TASK OBJECTIVE:
As you work through the listing below, copy each line exactly and drop the images.

GIVEN DATA:
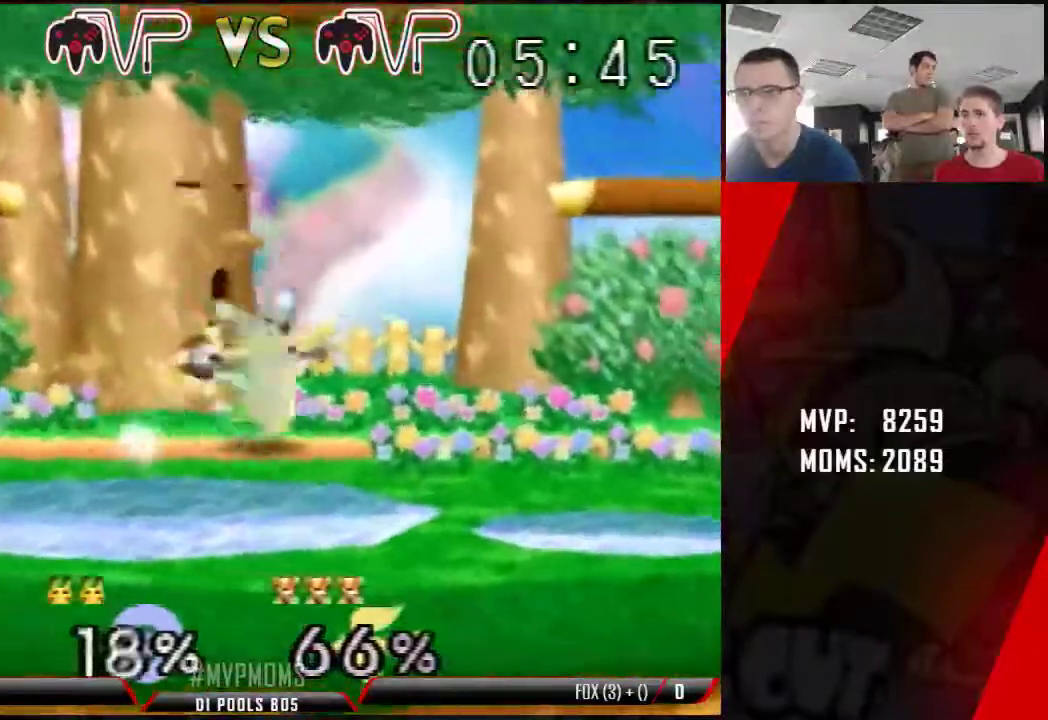
{"dt_ms": 500, "buttons": ["A", "Z"], "left_stick": "center", "button_events": [[100, "C_DOWN", "down"], [133, "C_DOWN", "up"], [150, "Z", "down"], [400, "C_DOWN", "down"], [467, "A", "down"], [467, "C_DOWN", "up"]]}
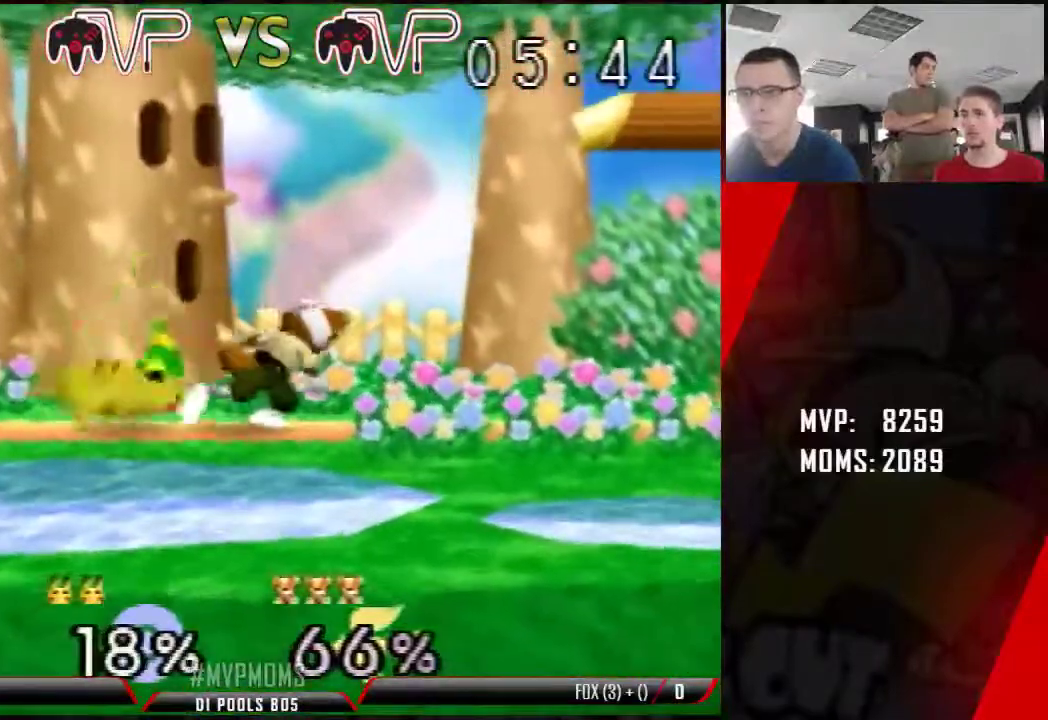
{"dt_ms": 500, "buttons": [], "left_stick": "up", "button_events": [[150, "A", "up"], [400, "Z", "up"]]}
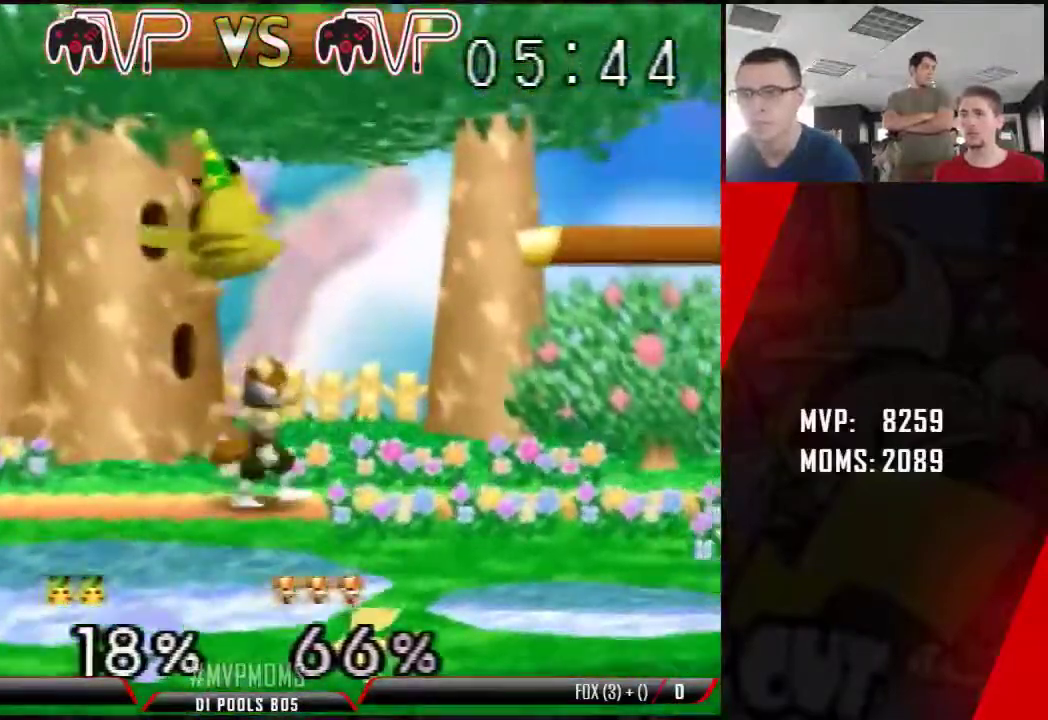
{"dt_ms": 500, "buttons": [], "left_stick": "center", "button_events": [[33, "A", "down"], [100, "Z", "down"], [133, "A", "up"], [183, "Z", "up"]]}
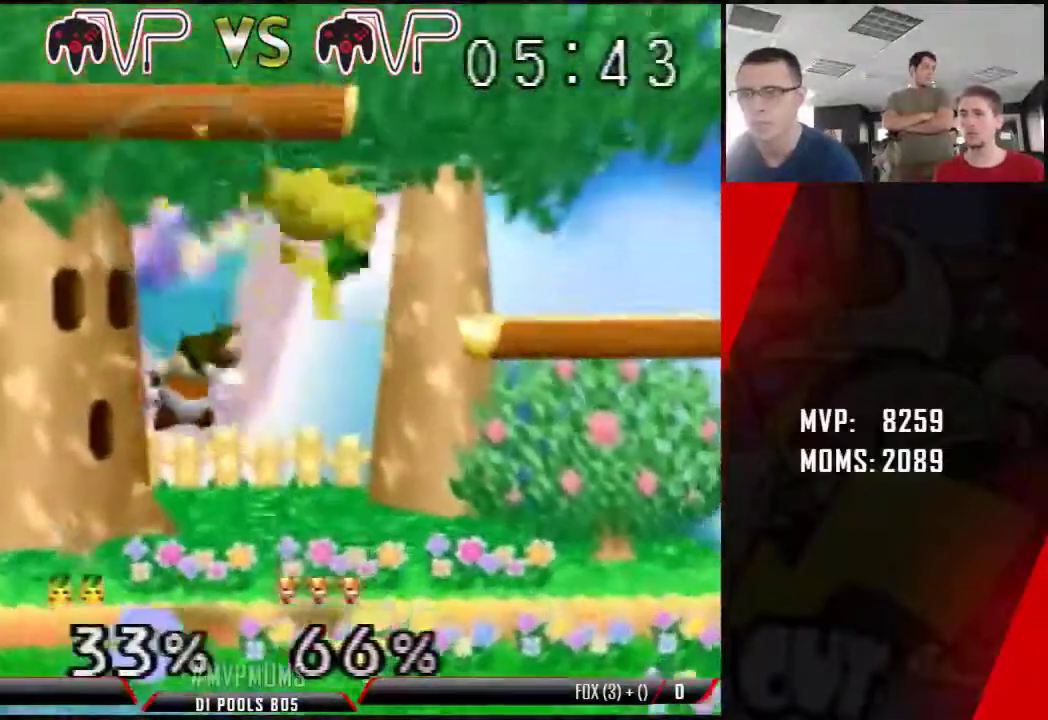
{"dt_ms": 1000, "buttons": [], "left_stick": "down-left", "button_events": [[150, "Z", "down"], [283, "Z", "up"], [350, "Z", "down"], [433, "Z", "up"], [500, "Z", "down"], [767, "Z", "up"], [817, "Z", "down"], [1000, "Z", "up"]]}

ANSWER TO THIS EXERCISE:
{"dt_ms": 500, "buttons": ["A", "Z"], "left_stick": "center", "button_events": [[100, "C_DOWN", "down"], [133, "C_DOWN", "up"], [150, "Z", "down"], [400, "C_DOWN", "down"], [467, "A", "down"], [467, "C_DOWN", "up"]]}
{"dt_ms": 500, "buttons": [], "left_stick": "up", "button_events": [[150, "A", "up"], [400, "Z", "up"]]}
{"dt_ms": 500, "buttons": [], "left_stick": "center", "button_events": [[33, "A", "down"], [100, "Z", "down"], [133, "A", "up"], [183, "Z", "up"]]}
{"dt_ms": 1000, "buttons": [], "left_stick": "down-left", "button_events": [[150, "Z", "down"], [283, "Z", "up"], [350, "Z", "down"], [433, "Z", "up"], [500, "Z", "down"], [767, "Z", "up"], [817, "Z", "down"], [1000, "Z", "up"]]}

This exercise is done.